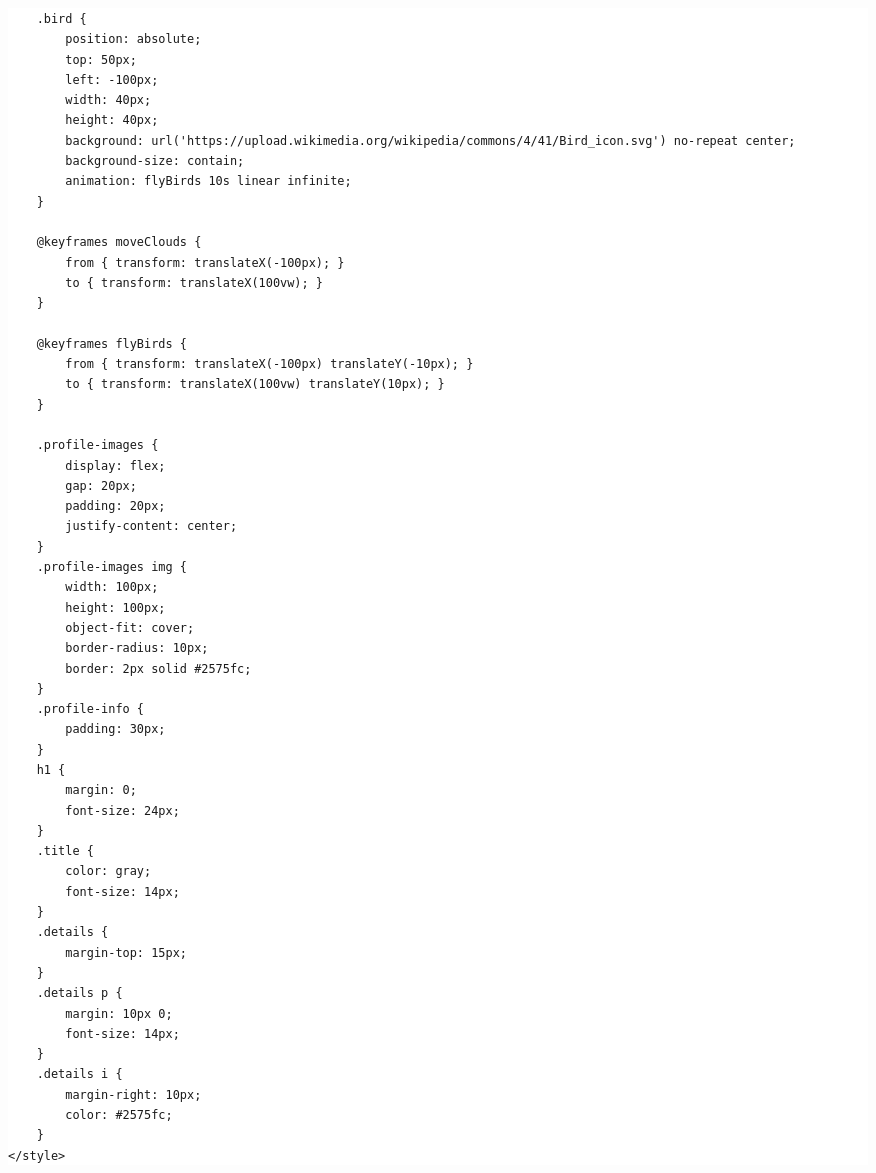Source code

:         .bird {
            position: absolute;
            top: 50px;
            left: -100px;
            width: 40px;
            height: 40px;
            background: url('https://upload.wikimedia.org/wikipedia/commons/4/41/Bird_icon.svg') no-repeat center;
            background-size: contain;
            animation: flyBirds 10s linear infinite;
        }

        @keyframes moveClouds {
            from { transform: translateX(-100px); }
            to { transform: translateX(100vw); }
        }

        @keyframes flyBirds {
            from { transform: translateX(-100px) translateY(-10px); }
            to { transform: translateX(100vw) translateY(10px); }
        }

        .profile-images {
            display: flex;
            gap: 20px;
            padding: 20px;
            justify-content: center;
        }
        .profile-images img {
            width: 100px;
            height: 100px;
            object-fit: cover;
            border-radius: 10px;
            border: 2px solid #2575fc;
        }
        .profile-info {
            padding: 30px;
        }
        h1 {
            margin: 0;
            font-size: 24px;
        }
        .title {
            color: gray;
            font-size: 14px;
        }
        .details {
            margin-top: 15px;
        }
        .details p {
            margin: 10px 0;
            font-size: 14px;
        }
        .details i {
            margin-right: 10px;
            color: #2575fc;
        }
    </style>
</head>
<body>
    <div class="container">
        <div class="sky">
            <div class="cloud"></div>
            <div class="cloud"></div>
            <div class="cloud"></div>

---*---

▶ [TASK ITEM]: Restate only the lines running from the start of the material above through the line containing "object-fit: cover;", ends included. No pictures.

▶ [WRITTEN ANSWER]:
Source code

:         .bird {
            position: absolute;
            top: 50px;
            left: -100px;
            width: 40px;
            height: 40px;
            background: url('https://upload.wikimedia.org/wikipedia/commons/4/41/Bird_icon.svg') no-repeat center;
            background-size: contain;
            animation: flyBirds 10s linear infinite;
        }

        @keyframes moveClouds {
            from { transform: translateX(-100px); }
            to { transform: translateX(100vw); }
        }

        @keyframes flyBirds {
            from { transform: translateX(-100px) translateY(-10px); }
            to { transform: translateX(100vw) translateY(10px); }
        }

        .profile-images {
            display: flex;
            gap: 20px;
            padding: 20px;
            justify-content: center;
        }
        .profile-images img {
            width: 100px;
            height: 100px;
            object-fit: cover;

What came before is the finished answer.